(EXERCISE INSTRUCTIONS) A verbatim reproduction of the lines below, from the line containing "Regular Meeting" through the line containing "[(d)] Public means", both ends included, is the whole required output.

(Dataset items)
+-------+
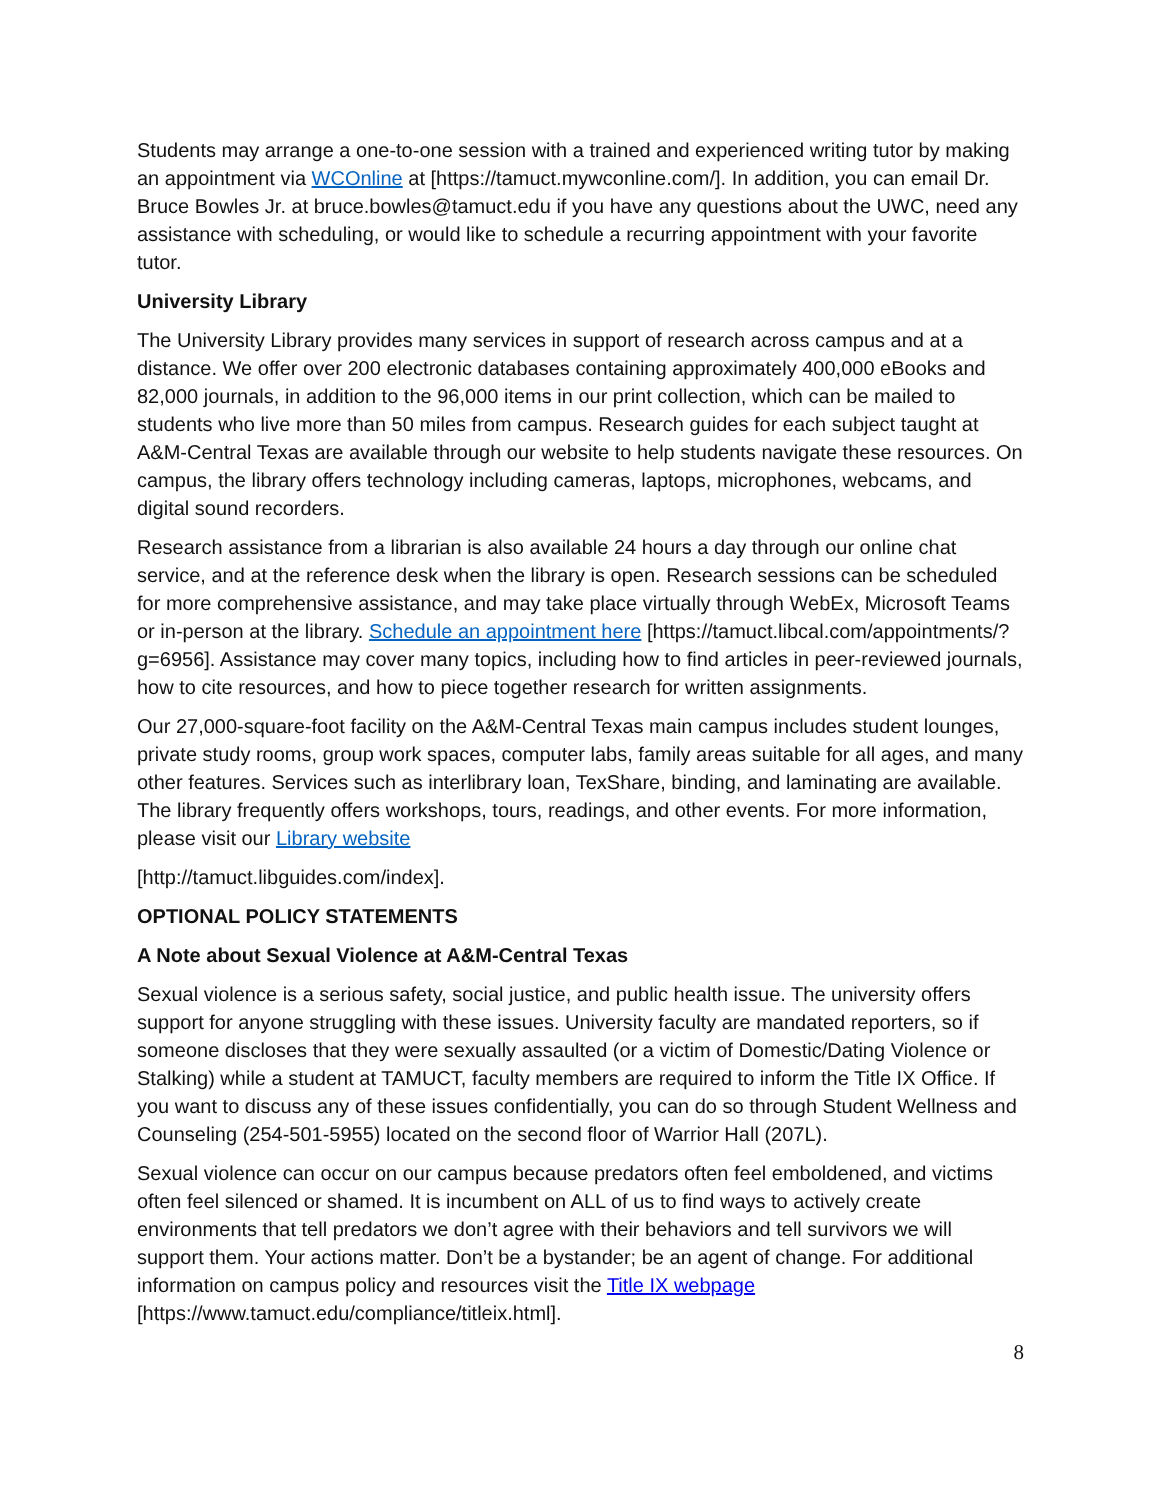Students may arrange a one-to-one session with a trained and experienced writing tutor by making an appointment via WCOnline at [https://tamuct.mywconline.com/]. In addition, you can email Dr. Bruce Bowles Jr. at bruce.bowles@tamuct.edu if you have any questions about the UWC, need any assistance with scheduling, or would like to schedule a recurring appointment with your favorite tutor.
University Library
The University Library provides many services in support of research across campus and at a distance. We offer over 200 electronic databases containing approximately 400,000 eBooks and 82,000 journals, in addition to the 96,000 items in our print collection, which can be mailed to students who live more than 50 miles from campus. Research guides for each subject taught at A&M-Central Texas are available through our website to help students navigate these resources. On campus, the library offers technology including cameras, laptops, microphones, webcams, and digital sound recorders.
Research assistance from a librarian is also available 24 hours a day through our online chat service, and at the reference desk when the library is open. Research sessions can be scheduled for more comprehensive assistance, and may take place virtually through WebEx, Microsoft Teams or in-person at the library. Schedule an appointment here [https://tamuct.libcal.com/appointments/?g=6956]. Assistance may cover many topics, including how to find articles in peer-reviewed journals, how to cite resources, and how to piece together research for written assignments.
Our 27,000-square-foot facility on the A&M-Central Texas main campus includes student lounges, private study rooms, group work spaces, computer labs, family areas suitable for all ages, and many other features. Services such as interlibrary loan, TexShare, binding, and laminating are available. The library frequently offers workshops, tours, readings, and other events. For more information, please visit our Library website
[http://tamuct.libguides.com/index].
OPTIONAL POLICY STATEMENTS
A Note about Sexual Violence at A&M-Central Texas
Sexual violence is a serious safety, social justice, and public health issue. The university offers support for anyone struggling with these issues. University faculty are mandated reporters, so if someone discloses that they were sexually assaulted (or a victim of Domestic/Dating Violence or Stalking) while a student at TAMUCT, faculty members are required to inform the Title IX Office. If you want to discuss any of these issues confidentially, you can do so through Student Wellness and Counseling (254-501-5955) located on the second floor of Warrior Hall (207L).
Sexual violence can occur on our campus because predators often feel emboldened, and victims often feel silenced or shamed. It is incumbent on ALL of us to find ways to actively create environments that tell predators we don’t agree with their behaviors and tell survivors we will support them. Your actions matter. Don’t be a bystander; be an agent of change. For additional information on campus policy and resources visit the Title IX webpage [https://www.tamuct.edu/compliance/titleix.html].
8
+-------+
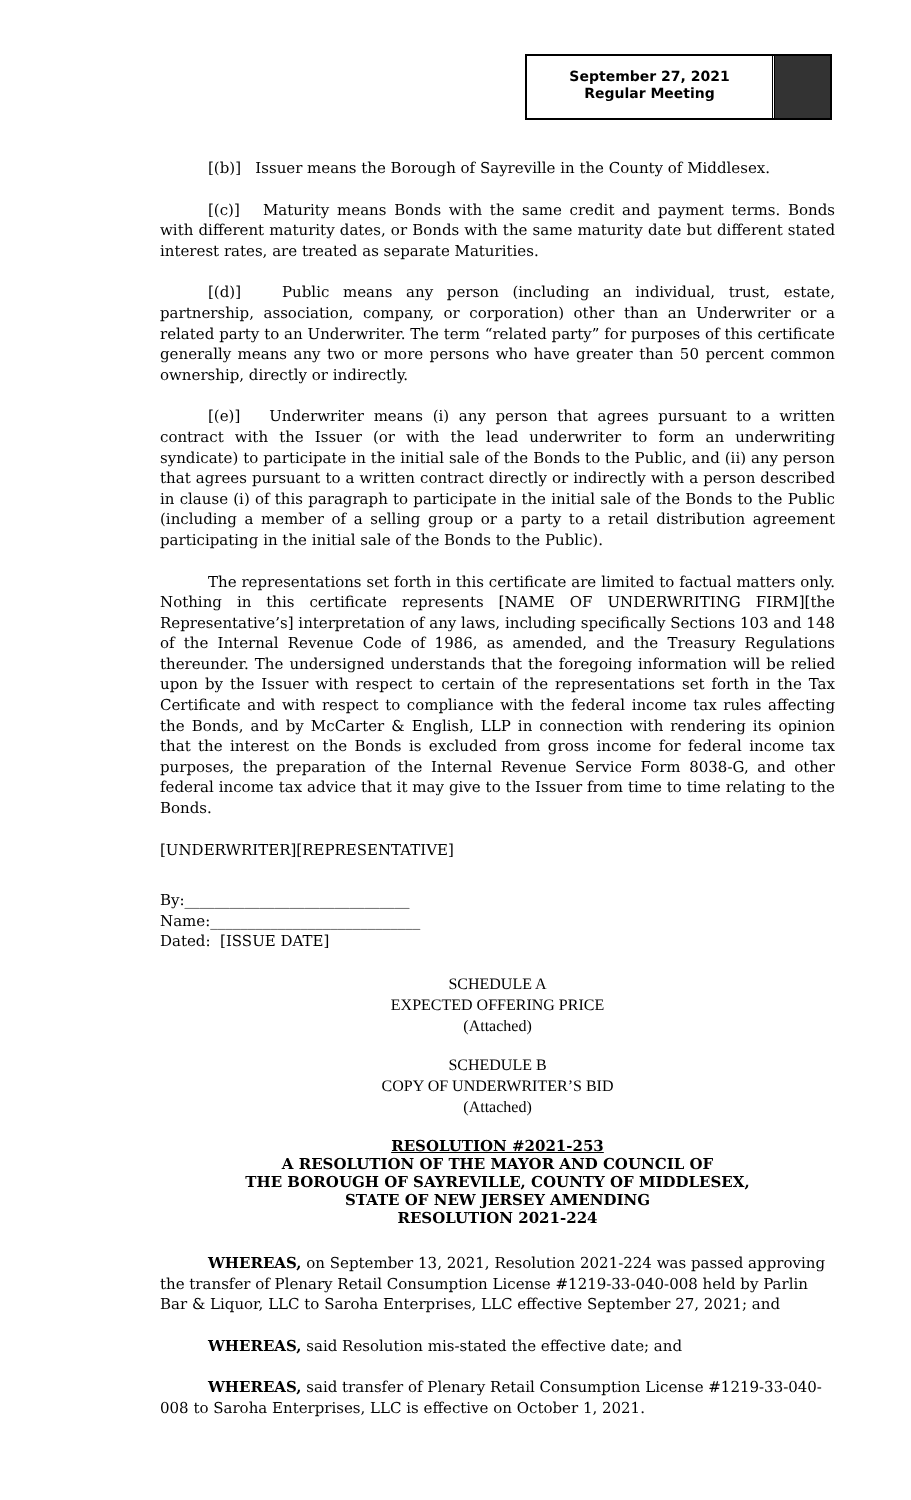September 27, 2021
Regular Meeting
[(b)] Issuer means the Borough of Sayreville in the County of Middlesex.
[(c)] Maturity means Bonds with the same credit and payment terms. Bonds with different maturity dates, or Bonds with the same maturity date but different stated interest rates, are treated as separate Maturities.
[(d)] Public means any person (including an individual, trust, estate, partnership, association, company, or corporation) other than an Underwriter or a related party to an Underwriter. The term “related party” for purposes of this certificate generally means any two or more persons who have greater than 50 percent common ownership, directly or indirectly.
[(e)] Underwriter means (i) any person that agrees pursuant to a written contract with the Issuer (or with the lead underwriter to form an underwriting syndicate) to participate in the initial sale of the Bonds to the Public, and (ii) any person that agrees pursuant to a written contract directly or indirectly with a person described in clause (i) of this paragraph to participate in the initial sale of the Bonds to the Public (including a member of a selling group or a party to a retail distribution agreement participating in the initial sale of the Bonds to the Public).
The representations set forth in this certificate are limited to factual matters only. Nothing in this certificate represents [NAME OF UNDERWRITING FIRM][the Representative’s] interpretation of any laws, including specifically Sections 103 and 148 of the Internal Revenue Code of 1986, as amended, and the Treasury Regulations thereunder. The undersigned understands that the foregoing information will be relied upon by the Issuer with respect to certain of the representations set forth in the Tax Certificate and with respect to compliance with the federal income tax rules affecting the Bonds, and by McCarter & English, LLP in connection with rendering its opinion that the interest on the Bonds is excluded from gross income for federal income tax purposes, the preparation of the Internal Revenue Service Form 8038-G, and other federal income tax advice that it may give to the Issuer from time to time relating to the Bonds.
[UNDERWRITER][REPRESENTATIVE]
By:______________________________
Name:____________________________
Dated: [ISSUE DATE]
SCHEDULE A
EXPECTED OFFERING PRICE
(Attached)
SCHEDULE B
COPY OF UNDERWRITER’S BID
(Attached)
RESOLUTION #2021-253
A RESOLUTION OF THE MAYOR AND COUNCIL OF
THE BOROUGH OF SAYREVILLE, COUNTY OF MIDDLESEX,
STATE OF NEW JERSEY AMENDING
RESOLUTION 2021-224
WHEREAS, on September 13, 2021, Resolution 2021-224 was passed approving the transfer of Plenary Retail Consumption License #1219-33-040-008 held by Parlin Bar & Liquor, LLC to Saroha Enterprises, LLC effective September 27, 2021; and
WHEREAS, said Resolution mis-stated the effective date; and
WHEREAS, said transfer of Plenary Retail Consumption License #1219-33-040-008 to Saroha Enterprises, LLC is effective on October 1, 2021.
+-------+
(RESULT FOR THIS TASK)
Regular Meeting
[(b)] Issuer means the Borough of Sayreville in the County of Middlesex.
[(c)] Maturity means Bonds with the same credit and payment terms. Bonds with different maturity dates, or Bonds with the same maturity date but different stated interest rates, are treated as separate Maturities.
[(d)] Public means any person (including an individual, trust, estate, partnership, association, company, or corporation) other than an Underwriter or a related party to an Underwriter. The term “related party” for purposes of this certificate generally means any two or more persons who have greater than 50 percent common ownership, directly or indirectly.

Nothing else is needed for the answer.